The prosecution made an effort to discredit Murdaugh’s account of what happened on the night of the killings by insinuating that he sought to make up an alibi using mobile phone data, video, and other evidence.

As there is no direct evidence connecting Murdaugh to the killings—no murder weapon, bloodied clothing, or eyewitnesses—key issues in his trial have centered on the chronology of events and Murdaugh’s position on the evening of June 7, 2021.

In this case, the prosecution used video shot at the dog kennels immediately before authorities said the fatalities took place to show Murdaugh was there before the fatal shooting. According to many witnesses, the video was filmed on Paul’s phone starting at 8:44 p.m. and had Murdaugh’s voice in the background. In his testimony, Murdaugh admitted that he had been there and had lied about it.

In his evidence from the previous week, Murdaugh said that he went to the kennels at Maggie’s request but then returned home and passed out on a couch. He said that after waking up, he visited his ailing mother in the nearby Almeda neighborhood before returning to his home that evening. He called 911 at 10:07 p.m., according to authorities, to report finding the body.

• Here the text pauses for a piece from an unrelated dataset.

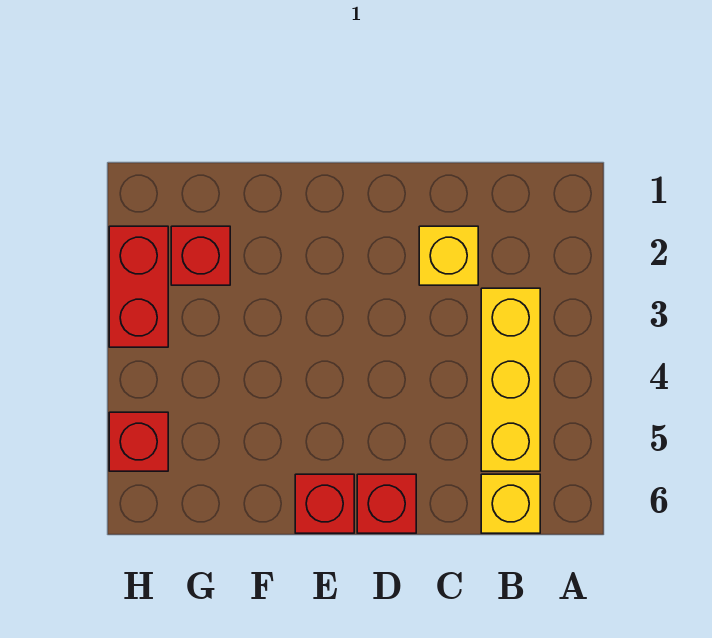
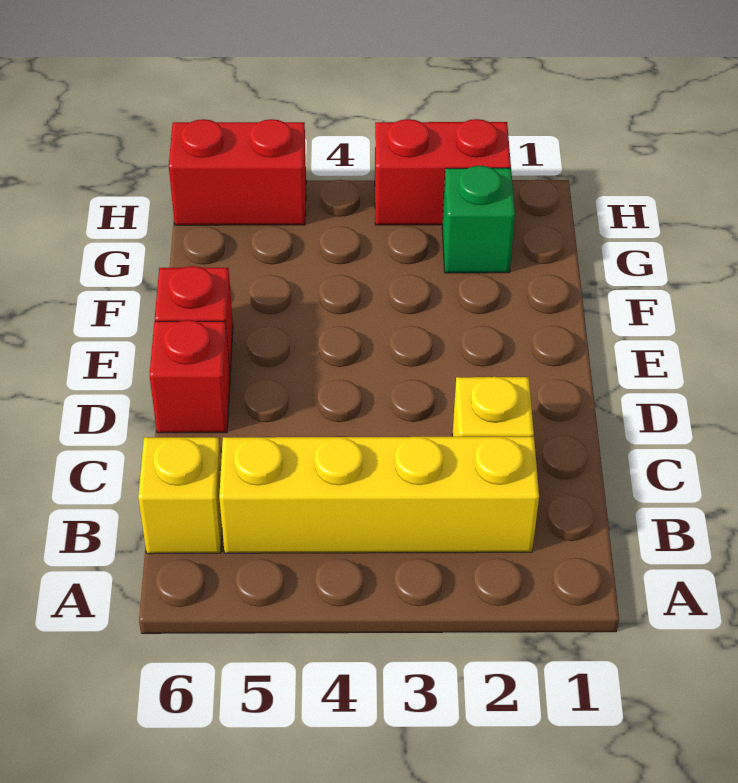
yellow 1x3 brick [481,288,540,471] -> yellow 1x4 brick [219,437,539,553]
red 1x1 brick [171,226,230,285] -> green 1x1 brick [442,166,515,273]
red 1x1 brick [109,412,168,471] -> red 1x2 brick [169,119,306,225]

The defense argues that Murdaugh was wrongfully accused of being involved in the killings as a result of a shoddy crime scene investigation and inquiry, presenting him as a loving husband and father.

A forensics expert whose research suggests that two shooters perpetrated the killings and his former law partner, who testified that the site was not sufficiently secured, were among the witnesses called by Murdaugh’s defense.

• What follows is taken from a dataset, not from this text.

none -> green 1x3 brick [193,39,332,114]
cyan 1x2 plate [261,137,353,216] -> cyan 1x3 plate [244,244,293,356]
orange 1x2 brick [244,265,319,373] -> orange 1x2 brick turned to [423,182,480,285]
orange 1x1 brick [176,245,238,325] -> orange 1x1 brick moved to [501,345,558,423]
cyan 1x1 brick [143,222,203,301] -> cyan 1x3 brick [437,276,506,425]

However, the defense has attempted to demonstrate that Maggie and Paul’s deaths could have taken place over a far longer time span than the prosecution has claimed.

Colleton County Coroner Richard Harvey testified last week that he thought the two died about 9 p.m., just a few minutes after Murdaugh’s speech was audible on the audio. This belief was based in part on armpit checks he conducted to determine how warm the bodies were.

When the defense asked Harvey whether the two may have been shot at any point between 8 and 10 p.m., Harvey answered yes.

Armpit temperature testing is “just not a realistic approach to seek to establish a judgment of time of death,” according to forensic pathologist Jonathan Eisenstat, who testified on Monday.